═══ Supplied records
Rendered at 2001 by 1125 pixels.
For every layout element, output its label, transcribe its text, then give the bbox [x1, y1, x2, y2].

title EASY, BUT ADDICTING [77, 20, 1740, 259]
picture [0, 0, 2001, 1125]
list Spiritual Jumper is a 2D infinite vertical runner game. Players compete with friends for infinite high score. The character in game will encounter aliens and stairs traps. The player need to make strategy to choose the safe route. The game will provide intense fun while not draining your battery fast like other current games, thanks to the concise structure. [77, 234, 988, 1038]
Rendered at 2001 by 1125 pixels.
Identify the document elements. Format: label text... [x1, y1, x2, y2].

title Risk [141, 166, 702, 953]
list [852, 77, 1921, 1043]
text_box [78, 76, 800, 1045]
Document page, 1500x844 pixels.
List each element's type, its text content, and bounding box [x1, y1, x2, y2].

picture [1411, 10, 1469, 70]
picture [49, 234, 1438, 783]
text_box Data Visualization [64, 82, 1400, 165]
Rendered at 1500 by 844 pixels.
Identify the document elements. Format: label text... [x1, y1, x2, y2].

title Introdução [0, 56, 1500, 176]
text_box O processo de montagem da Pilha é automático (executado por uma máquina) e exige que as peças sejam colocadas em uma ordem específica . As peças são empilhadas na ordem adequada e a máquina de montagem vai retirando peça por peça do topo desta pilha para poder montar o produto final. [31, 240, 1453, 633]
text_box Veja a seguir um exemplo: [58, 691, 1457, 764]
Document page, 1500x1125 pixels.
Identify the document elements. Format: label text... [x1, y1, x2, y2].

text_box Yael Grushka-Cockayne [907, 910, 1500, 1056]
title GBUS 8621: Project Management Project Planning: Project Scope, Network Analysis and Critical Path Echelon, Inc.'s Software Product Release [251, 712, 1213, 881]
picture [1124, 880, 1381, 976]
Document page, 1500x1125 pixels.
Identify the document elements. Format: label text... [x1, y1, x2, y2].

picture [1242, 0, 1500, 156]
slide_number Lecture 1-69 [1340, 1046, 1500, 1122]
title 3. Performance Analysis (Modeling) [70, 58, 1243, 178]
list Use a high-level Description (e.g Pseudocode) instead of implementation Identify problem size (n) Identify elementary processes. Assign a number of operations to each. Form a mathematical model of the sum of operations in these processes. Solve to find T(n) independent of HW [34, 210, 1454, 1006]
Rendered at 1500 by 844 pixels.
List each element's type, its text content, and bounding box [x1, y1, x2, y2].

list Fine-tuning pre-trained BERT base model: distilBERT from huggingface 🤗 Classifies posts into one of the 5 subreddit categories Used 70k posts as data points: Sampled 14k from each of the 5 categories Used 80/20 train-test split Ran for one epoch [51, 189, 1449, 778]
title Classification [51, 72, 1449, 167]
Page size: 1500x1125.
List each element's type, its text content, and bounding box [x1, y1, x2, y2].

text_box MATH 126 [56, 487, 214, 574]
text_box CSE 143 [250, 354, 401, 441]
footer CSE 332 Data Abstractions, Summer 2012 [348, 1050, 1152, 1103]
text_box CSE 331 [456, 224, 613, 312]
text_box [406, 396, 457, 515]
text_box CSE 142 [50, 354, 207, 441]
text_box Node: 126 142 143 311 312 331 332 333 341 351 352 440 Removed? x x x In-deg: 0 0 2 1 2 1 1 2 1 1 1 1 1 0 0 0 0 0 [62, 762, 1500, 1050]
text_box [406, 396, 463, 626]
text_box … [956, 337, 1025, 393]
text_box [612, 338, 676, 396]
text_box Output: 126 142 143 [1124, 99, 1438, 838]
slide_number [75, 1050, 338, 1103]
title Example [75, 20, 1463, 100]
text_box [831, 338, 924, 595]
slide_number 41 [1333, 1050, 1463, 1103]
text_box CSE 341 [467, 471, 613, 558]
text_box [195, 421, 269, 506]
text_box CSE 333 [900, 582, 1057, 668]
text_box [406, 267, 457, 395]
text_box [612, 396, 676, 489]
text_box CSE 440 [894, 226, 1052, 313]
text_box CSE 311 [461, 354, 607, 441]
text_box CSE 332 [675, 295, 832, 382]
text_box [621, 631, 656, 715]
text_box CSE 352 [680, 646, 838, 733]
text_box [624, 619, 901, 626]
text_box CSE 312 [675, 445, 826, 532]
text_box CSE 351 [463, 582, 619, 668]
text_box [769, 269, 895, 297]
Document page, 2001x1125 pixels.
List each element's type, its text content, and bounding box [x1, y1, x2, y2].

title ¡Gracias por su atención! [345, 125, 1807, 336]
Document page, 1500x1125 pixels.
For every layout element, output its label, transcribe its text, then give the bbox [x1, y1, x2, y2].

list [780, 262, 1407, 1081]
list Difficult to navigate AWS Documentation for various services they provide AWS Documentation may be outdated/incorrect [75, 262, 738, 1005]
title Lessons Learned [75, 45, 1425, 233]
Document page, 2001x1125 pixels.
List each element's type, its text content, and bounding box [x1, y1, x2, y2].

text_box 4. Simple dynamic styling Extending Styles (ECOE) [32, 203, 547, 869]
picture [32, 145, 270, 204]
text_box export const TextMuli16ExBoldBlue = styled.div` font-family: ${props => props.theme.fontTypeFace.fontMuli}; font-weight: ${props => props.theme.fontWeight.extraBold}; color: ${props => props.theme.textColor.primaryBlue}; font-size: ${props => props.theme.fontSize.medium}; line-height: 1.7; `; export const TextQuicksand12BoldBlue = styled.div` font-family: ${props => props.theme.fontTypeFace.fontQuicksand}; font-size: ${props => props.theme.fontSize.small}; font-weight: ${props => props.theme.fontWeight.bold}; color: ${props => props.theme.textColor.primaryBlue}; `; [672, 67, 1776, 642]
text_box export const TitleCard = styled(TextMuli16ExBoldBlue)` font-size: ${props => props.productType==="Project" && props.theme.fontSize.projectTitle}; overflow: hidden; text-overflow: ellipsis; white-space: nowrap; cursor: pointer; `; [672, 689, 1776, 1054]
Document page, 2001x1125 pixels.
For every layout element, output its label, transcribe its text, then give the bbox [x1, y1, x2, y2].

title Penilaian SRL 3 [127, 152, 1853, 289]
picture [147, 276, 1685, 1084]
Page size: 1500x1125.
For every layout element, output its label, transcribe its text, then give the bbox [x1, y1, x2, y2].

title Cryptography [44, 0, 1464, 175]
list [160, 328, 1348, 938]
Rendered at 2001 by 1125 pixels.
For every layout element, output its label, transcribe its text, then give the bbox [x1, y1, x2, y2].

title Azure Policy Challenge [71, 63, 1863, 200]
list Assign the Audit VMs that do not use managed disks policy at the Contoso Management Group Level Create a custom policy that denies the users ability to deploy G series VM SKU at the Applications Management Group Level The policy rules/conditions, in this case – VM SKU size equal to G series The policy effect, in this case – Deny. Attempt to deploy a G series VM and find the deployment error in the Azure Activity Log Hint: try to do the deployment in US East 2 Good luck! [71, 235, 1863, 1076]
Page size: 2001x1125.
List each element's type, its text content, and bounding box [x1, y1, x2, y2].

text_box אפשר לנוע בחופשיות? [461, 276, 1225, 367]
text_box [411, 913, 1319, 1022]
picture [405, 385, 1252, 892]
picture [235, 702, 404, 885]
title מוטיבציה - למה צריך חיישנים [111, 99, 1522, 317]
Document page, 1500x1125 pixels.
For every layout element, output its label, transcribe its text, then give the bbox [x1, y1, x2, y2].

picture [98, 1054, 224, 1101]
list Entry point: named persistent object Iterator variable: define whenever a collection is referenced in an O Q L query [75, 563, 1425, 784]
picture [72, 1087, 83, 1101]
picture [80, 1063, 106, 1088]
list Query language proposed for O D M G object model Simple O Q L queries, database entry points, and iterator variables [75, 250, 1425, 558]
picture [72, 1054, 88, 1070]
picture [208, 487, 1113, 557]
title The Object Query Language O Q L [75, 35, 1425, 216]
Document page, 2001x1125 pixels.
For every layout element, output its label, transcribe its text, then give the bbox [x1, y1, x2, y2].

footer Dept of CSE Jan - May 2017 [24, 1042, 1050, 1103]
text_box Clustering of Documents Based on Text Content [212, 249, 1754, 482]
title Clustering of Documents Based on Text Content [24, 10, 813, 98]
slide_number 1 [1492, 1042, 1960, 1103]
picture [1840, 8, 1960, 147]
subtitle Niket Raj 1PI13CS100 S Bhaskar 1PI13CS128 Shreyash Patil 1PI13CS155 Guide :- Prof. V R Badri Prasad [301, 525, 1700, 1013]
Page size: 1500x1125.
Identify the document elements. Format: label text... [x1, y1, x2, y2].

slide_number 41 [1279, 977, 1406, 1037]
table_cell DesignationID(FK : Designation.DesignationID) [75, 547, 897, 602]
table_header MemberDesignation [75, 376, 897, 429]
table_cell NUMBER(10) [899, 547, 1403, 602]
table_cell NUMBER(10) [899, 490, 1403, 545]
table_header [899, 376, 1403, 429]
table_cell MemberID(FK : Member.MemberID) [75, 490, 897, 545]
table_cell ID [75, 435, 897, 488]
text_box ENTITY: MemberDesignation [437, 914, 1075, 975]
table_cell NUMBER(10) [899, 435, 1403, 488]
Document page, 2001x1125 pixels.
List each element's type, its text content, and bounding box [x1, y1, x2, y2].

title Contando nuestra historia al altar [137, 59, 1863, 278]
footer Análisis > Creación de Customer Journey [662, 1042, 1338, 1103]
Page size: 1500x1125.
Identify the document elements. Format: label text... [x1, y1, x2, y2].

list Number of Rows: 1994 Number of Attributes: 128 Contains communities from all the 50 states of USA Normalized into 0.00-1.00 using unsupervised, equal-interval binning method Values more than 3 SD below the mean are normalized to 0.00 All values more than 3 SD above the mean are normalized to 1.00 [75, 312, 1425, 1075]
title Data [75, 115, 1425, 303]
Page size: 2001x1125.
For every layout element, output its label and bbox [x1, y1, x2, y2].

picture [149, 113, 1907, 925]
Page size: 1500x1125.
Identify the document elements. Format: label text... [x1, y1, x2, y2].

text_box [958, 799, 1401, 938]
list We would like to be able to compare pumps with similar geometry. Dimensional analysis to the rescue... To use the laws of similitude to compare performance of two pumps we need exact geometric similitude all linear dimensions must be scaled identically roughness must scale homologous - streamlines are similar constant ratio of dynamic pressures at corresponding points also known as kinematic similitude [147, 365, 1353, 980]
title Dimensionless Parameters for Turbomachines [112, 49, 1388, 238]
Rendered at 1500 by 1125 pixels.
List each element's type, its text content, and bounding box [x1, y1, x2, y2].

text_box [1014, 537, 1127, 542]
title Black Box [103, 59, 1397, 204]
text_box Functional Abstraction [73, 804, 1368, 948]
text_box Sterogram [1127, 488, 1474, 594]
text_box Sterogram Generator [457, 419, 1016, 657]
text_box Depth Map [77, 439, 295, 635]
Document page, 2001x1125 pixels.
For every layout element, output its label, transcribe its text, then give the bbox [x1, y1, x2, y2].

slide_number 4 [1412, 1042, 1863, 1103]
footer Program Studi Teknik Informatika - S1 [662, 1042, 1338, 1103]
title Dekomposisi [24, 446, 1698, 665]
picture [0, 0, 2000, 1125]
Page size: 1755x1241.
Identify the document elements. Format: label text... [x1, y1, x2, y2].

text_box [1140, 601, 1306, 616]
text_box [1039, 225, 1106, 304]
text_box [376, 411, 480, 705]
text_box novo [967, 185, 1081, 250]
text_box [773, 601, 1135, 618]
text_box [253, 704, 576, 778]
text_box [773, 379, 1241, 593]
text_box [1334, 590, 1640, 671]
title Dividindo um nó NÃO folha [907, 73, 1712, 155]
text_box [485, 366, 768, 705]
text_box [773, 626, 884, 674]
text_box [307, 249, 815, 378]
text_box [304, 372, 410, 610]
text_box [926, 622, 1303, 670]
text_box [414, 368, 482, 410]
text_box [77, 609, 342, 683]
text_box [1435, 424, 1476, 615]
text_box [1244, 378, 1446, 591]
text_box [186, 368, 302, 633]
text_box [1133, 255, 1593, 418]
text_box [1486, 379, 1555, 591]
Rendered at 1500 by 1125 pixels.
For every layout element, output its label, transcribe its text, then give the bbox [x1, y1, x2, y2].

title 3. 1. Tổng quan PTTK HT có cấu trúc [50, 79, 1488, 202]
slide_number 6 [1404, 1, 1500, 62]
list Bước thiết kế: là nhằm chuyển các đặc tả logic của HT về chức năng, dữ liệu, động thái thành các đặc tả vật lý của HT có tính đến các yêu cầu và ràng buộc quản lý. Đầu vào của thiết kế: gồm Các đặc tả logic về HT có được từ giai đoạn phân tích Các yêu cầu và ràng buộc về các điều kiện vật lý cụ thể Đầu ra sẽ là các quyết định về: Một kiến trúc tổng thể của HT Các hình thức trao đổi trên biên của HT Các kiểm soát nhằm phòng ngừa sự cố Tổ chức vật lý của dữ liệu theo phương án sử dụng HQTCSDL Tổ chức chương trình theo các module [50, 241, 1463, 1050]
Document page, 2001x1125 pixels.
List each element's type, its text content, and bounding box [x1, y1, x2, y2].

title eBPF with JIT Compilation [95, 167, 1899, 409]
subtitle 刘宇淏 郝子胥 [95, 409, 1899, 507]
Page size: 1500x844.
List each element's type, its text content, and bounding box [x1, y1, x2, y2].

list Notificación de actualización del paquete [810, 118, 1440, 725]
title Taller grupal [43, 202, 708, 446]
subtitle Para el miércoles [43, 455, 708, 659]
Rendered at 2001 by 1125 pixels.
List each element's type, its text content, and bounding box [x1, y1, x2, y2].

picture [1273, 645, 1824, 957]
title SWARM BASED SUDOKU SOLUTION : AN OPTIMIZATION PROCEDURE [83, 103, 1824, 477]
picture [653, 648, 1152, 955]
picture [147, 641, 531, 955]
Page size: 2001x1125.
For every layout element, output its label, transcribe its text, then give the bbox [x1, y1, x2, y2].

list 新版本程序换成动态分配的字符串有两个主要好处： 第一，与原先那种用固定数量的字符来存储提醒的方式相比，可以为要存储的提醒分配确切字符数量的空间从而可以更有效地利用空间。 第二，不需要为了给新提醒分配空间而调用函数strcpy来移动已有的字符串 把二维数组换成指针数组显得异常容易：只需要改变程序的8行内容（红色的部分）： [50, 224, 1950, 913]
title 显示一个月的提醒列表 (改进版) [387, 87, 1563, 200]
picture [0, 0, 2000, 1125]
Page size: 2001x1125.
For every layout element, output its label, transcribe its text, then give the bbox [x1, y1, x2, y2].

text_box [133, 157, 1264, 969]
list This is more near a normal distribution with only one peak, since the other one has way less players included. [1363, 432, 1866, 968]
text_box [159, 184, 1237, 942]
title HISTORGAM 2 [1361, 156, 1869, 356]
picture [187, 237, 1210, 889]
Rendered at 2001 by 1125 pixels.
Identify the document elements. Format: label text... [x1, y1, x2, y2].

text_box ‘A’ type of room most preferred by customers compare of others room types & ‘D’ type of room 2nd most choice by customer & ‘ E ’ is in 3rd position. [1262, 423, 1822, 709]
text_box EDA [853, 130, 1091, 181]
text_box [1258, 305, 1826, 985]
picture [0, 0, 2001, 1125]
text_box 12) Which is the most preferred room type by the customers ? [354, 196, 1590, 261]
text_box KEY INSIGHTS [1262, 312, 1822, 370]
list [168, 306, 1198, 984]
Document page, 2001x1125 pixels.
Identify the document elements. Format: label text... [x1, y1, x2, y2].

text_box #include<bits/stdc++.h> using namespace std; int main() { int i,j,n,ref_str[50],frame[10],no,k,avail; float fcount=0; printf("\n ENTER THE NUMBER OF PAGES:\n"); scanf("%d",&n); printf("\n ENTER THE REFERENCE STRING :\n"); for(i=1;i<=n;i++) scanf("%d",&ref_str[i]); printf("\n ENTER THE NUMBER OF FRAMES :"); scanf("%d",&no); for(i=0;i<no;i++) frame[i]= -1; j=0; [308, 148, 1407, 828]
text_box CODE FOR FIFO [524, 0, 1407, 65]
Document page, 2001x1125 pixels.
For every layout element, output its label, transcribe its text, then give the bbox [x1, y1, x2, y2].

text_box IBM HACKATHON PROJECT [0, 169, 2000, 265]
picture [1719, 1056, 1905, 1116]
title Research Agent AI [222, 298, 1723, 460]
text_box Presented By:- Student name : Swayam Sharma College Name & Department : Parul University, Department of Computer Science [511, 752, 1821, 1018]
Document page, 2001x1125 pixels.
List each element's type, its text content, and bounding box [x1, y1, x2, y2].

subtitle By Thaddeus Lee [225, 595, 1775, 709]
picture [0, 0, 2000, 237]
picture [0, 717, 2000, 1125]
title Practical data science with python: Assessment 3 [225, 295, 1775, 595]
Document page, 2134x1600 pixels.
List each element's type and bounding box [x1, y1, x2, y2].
══════
Everything before the line containing "Document page, 2134x1600 pixels." stays out. Write out that line and the rest of the entries exactly.

Solved problem:
Document page, 2134x1600 pixels.
List each element's type and bounding box [x1, y1, x2, y2].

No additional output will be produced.